Visiblement, j'ai été un des seuls à avoir vraiment été convaincu par cette aventure, peut-être pas des plus originales, il faut en convenir, mais formidablement bien menée. La force première de cet opus est, à l'image des albums réalisés d'E.P. Jacobs, la richesse de ses connaissances qui fait la solidité de son intrigue. Opus érudit proposant des enjeux tout à fait probables, ce Testament de William S. développe une énigme, il faut l'avouer plutôt éloignée de l'esprit de la BD originelle, mais vraiment emballante. Si Blake est en retrait (il a peu sa place dans une telle histoire), on apprécie de voir le rôle joué par Olrik, sollicité pour ses qualités d'érudition. On retrouve ainsi le premier Olrik d'E.P. Jacobs, dangereux car finement intelligent, même s'il ne fait que traverser quelques planches.
Les amateurs de science-fiction et de fantastique seront forcément déçus car on est ici dans une intrigue purement policière, voire cérébrale, ce qui n'est pas, pour ma part, pour me déplaire.
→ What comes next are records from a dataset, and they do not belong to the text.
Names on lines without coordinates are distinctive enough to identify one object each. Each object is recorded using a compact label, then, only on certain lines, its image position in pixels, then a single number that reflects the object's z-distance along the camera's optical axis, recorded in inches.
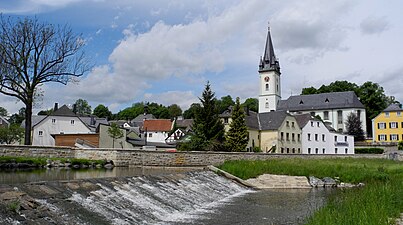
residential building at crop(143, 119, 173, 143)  3469.5
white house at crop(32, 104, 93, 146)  2209.6
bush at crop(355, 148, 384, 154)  2596.5
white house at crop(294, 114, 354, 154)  2642.7
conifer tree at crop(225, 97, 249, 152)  1920.5
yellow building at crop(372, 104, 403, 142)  3245.6
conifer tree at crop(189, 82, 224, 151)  1819.6
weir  412.8
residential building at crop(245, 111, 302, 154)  2372.0
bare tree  1314.0
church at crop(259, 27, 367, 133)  3722.9
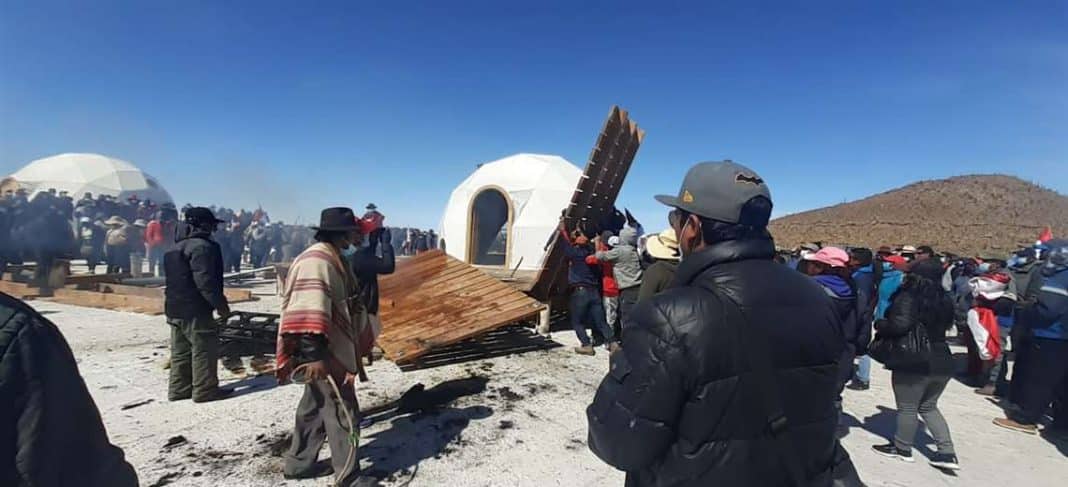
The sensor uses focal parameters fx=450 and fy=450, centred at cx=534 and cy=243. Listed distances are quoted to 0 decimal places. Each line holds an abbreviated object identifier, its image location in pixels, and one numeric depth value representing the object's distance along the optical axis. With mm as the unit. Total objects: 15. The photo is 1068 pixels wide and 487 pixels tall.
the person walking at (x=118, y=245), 11281
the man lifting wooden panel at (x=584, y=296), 6391
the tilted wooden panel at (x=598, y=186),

Mortimer, qui est plus posé mais dont les relations avec les "femmes" sont enrichies à chaque nouvel album d'Yves Sente, occupe une place déterminante. C'est lui qui, comme souvent, parcourt le monde (l'Italie pour l'occasion) et qui résout, en charmante compagnie, la formidable énigme proposée. L'atmosphère est particulièrement réussie avec l'intégration des Teddys terrorisant les participants aux soirées mondaines londoniennes, d'un côté, et différents endroits d'Italie dont Venise la romantique, de l'autre.
On peut estimer qu'on est loin de La Marque jaune ou du Secret de l'Espadon, certes, mais le dessin est de qualité, l'intrigue passionnante, les personnages s'épaississent d'épisode en épisode et le résultat ouvre de véritables perspectives pour de nombreux albums à venir. Le travail d'Yves Sente est, à ce titre-là, vraiment intéressant et le dessin d'André Juillard, même s'il est parfois décrié, me semble toujours d'une remarquable justesse. Un excellent opus donc à mes yeux.